The Commission's market investigation however revealed that the Nortel MSS switches are a critical input for Alcatel-Lucent, which is one of Ericsson's main competitors in the downstream market for UMTS/W-CDMA mobile network equipment. MSS switches are proprietary in nature and Alcatel-Lucent needs Nortel MSS switches for its UMTS/W-CDMA business, which it acquired from Nortel in 2007.

In the course of the Commission's investigation, Ericsson and Alcatel-Lucent reached an agreement to extend the supply contract between Alcatel-Lucent and Nortel addressing all potential competition concerns in relation to the continuity of supply of MSS switches. The Commission found that Ericsson, which is the leading player in the market for UMTS/W-CDMA, would not have the ability to cut off supplies of one of its competitors.

The Commission's investigation also confirmed that the proposed transaction would not lead to any competition concerns in the downstream markets for GSM or VoIP network equipment, given the limited market position of Ericsson's competitors who depend on Nortel MSS switches and Ericsson's lack of incentive to engage in such a strategy.

The Commission therefore concluded that the transaction would not significantly reduce competition in all or part of the European Economic Area (EEA).

The proposed transaction did not meet the thresholds of the Merger Regulation, but was referred to the Commission for review following a request from the merging parties. It was notified to the Commission for regulatory clearance on 13 January.

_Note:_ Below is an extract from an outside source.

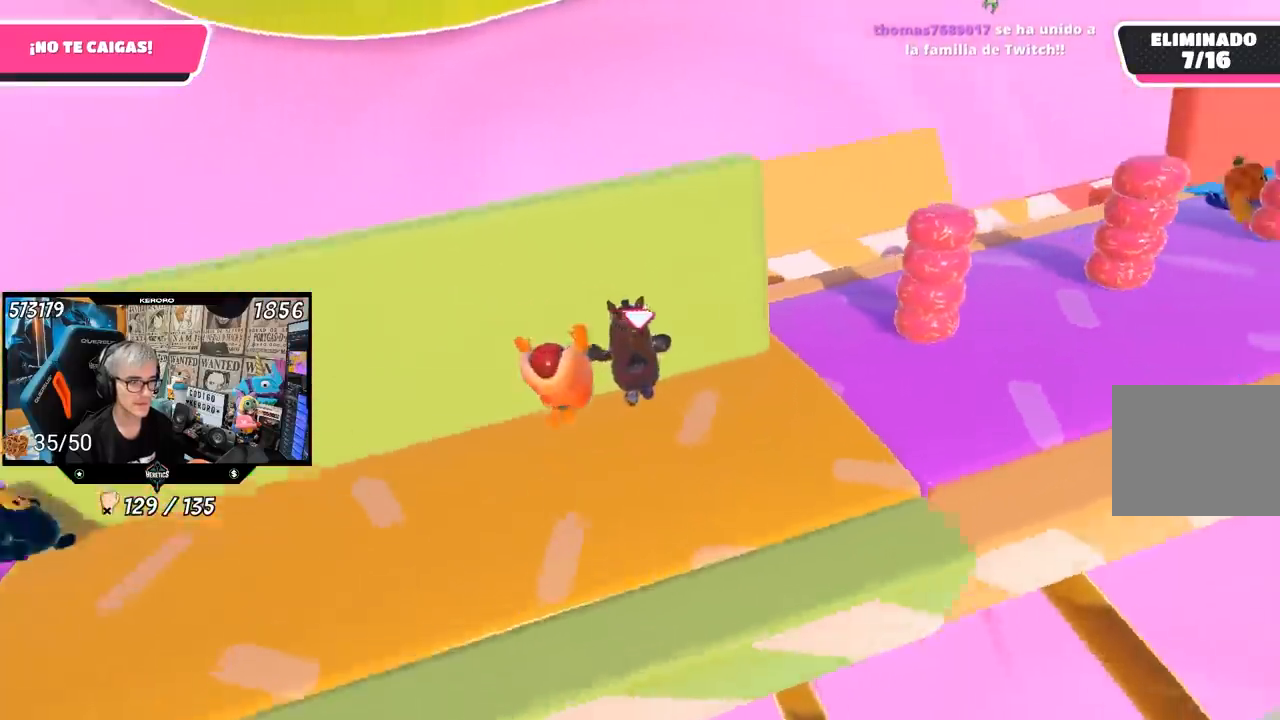
{"buttons": [], "left_stick": "up-left", "right_stick": "left", "events": [[50, "left_stick", "down-left"], [67, "right_stick", "center"], [167, "right_stick", "left"], [183, "left_stick", "left"], [333, "left_stick", "up-left"]]}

Merger control rules and procedures

The Commission, in 1989, was given the power to assess mergers and acquisitions involving companies with a turnover above certain thresholds (see Art 1 of the Merger Regulation). The Commission clears the vast majority of mergers without conditions and only accepts remedies or prohibits mergers when the notified transaction would lead to a significant impediment to competition and make consumers worse off.

From the moment a transaction is notified, the Commission generally has a total of 25 working days to decide whether to grant approval (Phase I) or to start an in-depth investigation (Phase II).

EU merger clearance does not prejudge the result of other possible probes under State aid or antitrust rules.